After German Chancellor Olaf Scholz’s speech announcing that military support for Kyiv, “the EU also announced it would bar Russian planes from EU airspace and expel Russian state-owned media outlets Russia Today and Sputnik from all 27 members of the European bloc… The EU said that its defense aid package could include fighter jets and that member states are willing to provide them. ‘We’re not talking about just ammunition,’ EU foreign policy chief Josep Borrell said. ‘We are providing more important arms to go to a war.’… ‘Just like President Putin has unified Ukraine against him and against Russia, President Putin has also unified the NATO alliance,’ former U.S. Ambassador to Ukraine William Taylor, who also served at NATO, told SiriusXM radio.” Los Angeles Times, February 28th.

Putin now faces his worst fears: NATO expansionism on steroids. Blowback.

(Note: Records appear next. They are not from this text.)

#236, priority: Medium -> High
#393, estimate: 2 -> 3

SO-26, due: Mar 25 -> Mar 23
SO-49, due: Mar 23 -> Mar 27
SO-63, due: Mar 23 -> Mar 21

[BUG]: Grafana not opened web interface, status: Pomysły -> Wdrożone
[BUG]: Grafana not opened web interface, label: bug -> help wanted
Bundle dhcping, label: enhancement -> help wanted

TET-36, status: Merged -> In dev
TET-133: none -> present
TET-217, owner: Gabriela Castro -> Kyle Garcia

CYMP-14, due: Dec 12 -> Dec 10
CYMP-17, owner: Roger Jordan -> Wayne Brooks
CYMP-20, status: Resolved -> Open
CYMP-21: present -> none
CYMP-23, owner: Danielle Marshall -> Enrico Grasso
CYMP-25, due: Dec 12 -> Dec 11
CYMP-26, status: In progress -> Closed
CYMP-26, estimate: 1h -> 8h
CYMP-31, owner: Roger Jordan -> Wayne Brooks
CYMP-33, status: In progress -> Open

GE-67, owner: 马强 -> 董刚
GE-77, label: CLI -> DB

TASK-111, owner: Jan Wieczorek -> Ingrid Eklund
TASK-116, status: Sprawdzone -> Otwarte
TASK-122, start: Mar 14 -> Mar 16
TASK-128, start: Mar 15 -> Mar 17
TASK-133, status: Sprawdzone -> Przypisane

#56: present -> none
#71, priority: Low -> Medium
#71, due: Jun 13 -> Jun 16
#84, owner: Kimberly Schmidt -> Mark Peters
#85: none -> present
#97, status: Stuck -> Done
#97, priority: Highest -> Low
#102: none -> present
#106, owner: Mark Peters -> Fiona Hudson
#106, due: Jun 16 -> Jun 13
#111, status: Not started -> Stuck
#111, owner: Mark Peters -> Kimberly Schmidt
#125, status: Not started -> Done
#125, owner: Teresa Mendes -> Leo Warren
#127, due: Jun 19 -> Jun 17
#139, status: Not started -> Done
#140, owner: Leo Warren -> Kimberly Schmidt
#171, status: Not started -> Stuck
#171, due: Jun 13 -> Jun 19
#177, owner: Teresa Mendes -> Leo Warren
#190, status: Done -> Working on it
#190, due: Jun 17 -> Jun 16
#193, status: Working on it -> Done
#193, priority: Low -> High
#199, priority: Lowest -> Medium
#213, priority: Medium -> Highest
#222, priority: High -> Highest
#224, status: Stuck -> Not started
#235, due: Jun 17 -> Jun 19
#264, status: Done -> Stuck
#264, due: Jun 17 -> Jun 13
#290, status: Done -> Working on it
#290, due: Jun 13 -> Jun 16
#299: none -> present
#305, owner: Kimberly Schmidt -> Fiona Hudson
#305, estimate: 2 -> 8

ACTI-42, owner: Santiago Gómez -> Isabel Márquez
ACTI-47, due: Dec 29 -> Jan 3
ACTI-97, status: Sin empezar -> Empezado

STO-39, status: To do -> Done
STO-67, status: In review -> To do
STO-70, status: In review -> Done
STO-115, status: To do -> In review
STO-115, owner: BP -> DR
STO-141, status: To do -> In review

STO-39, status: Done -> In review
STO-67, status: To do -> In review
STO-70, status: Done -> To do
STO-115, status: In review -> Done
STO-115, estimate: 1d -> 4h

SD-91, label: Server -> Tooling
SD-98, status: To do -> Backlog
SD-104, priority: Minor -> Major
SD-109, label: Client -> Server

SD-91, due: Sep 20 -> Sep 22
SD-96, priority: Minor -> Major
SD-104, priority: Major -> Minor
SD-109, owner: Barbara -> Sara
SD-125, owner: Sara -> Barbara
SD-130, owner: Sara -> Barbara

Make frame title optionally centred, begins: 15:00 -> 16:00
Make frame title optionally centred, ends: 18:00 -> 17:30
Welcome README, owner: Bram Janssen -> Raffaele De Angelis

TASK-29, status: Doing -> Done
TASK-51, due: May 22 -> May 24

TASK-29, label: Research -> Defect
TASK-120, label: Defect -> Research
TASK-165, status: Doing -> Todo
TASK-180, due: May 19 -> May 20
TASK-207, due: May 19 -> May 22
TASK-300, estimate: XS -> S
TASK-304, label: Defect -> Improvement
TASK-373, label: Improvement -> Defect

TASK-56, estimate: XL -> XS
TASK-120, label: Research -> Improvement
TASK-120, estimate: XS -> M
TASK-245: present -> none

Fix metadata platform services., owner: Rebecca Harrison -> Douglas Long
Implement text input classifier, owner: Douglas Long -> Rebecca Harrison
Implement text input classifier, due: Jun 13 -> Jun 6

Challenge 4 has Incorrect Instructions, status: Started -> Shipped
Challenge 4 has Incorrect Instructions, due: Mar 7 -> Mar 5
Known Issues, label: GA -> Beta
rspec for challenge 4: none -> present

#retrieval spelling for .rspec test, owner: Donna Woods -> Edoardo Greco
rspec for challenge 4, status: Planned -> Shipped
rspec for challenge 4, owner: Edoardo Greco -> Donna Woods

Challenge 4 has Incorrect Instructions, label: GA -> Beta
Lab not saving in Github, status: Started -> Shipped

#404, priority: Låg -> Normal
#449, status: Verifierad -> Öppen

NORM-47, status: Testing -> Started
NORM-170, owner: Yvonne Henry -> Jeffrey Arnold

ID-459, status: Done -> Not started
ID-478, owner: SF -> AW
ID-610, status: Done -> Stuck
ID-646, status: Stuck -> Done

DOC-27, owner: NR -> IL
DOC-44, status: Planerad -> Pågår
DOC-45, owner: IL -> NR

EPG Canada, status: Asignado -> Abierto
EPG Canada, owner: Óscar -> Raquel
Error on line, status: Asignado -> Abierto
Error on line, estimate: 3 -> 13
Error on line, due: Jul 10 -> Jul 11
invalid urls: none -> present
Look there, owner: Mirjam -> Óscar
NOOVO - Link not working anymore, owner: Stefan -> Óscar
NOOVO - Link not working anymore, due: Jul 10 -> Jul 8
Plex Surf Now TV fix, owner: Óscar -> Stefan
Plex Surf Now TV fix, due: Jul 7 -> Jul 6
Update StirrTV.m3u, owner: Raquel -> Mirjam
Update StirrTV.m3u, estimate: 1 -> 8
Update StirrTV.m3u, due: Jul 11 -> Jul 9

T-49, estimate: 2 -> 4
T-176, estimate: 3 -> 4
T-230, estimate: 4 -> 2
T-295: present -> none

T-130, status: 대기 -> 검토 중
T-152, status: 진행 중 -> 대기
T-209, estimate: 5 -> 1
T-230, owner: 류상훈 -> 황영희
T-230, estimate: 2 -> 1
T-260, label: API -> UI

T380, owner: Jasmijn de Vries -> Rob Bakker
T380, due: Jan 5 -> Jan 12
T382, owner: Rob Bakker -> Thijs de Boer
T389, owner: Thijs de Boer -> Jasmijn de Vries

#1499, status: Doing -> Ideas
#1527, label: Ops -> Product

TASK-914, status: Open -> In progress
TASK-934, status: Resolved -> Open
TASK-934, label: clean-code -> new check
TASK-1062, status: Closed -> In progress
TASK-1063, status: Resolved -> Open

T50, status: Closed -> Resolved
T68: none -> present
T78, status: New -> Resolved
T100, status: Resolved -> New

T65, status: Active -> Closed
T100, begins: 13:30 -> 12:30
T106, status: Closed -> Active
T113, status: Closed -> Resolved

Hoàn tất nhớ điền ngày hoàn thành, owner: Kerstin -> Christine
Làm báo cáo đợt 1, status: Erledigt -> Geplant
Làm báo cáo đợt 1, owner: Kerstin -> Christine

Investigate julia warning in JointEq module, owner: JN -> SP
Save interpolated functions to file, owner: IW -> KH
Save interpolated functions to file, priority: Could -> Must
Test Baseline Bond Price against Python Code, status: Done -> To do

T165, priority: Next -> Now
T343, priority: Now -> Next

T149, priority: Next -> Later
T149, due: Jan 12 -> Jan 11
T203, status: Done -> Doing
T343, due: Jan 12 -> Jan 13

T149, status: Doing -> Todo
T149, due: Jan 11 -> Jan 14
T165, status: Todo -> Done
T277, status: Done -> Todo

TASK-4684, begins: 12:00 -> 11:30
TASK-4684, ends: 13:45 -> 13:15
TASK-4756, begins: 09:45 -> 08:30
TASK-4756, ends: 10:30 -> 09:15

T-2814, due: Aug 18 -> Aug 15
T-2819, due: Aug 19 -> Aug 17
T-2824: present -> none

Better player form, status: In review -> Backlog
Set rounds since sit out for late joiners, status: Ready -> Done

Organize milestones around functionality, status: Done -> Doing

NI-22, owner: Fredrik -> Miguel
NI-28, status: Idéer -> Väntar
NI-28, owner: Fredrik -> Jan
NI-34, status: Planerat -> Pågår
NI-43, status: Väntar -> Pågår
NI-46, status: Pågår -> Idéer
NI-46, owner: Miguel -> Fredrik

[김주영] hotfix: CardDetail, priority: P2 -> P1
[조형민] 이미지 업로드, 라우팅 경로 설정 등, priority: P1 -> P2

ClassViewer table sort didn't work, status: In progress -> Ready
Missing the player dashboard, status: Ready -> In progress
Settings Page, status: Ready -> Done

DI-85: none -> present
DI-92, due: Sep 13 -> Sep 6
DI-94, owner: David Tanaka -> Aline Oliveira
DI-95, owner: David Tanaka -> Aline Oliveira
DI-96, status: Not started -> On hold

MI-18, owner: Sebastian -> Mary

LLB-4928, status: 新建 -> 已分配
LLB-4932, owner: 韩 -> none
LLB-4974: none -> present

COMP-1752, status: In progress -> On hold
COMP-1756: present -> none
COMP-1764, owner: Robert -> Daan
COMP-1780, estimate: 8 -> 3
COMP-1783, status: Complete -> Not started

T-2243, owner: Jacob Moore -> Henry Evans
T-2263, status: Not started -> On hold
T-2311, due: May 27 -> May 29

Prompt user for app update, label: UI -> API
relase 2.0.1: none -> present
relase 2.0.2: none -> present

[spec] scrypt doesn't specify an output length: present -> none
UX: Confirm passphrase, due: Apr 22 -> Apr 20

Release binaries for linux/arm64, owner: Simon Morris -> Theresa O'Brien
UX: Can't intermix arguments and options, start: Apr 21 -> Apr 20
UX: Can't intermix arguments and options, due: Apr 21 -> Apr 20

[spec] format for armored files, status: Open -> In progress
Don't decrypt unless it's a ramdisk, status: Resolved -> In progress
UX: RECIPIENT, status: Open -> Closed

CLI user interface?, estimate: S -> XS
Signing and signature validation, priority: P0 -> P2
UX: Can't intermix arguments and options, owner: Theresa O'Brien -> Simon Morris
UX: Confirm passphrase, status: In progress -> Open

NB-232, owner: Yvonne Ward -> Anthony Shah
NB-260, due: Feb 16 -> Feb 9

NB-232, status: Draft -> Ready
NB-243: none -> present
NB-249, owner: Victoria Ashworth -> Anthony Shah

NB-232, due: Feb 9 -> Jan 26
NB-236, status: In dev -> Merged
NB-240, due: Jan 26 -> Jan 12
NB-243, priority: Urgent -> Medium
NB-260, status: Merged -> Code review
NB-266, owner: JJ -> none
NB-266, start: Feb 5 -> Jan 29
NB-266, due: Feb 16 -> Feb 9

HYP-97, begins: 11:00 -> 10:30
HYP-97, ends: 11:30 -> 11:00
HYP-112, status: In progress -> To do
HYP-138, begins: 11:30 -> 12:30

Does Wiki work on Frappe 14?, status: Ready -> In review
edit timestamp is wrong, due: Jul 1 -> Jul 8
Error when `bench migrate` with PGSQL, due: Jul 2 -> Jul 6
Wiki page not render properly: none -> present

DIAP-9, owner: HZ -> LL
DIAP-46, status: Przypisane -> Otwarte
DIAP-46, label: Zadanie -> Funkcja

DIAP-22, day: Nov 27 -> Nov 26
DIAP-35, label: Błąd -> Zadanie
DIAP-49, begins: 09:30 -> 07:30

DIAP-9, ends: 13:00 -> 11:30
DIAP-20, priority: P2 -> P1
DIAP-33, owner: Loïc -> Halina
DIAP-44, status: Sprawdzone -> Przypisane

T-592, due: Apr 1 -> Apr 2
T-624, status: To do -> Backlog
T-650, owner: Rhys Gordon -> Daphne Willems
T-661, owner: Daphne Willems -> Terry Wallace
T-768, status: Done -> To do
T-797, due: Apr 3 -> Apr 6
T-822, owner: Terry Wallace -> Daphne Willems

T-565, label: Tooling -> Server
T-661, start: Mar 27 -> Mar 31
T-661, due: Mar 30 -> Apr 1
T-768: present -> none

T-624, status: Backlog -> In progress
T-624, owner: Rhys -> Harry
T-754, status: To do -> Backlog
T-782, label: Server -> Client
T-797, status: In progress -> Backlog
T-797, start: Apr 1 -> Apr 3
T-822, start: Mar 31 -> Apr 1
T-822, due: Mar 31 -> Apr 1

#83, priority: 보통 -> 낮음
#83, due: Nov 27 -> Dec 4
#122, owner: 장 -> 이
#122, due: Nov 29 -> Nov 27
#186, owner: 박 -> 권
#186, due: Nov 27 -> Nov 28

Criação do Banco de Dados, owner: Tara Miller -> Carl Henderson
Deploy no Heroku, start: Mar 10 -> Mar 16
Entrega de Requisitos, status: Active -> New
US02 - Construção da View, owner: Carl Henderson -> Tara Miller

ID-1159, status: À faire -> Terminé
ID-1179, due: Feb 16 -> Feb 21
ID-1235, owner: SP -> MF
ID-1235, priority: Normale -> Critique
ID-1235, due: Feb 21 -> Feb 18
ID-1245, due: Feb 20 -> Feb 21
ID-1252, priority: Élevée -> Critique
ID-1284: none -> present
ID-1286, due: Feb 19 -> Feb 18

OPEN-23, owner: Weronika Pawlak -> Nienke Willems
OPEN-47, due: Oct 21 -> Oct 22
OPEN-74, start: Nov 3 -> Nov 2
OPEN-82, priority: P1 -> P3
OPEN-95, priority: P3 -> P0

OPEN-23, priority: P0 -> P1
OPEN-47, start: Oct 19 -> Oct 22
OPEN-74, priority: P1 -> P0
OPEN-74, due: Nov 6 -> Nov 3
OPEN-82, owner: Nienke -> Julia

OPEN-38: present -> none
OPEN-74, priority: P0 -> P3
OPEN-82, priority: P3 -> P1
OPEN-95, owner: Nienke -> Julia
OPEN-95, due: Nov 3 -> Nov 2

A self-fulfilling prophecy. “Finland and Sweden, after decades of neutrality, have signaled a new interest in joining the alliance while more autocratic members of the defense pact have excoriated Moscow… And in an effort to shore up Ukraine’s defenses, the European Union for the first time will finance the purchase and delivery of weapons, European Commission President Ursula von der Leyen said Sunday [2/27].” LA Times. The European Union is also considering Ukraine’s application for membership from … probably too late. 

Yet isolated, out of touch with reality, surrounded by advisors unwilling to tell him what he needs to hear, Vladimir Putin seems to have moved from mentally unstable to utterly insane. Fortunately, Putin alone cannot cause a nuclear strike. He does not control the actual triggering system. 

I’m Peter Dekom, and Mr. Putin has to realize that his ultimate demise has moved to inevitable… perhaps sooner than he might imagine.

2 comments:

  1. Who controls the triggering system?

    ReplyDelete
  2. In Russia, Putin provides the code to his generals/admirals who then send the orders to the relevant naval or air force officers (who verify the code) who use the two key system that we do. A nuclear launch order was given to the one of four Russian submarines off Cuba in 1961, but the sub commander refused to carry it out.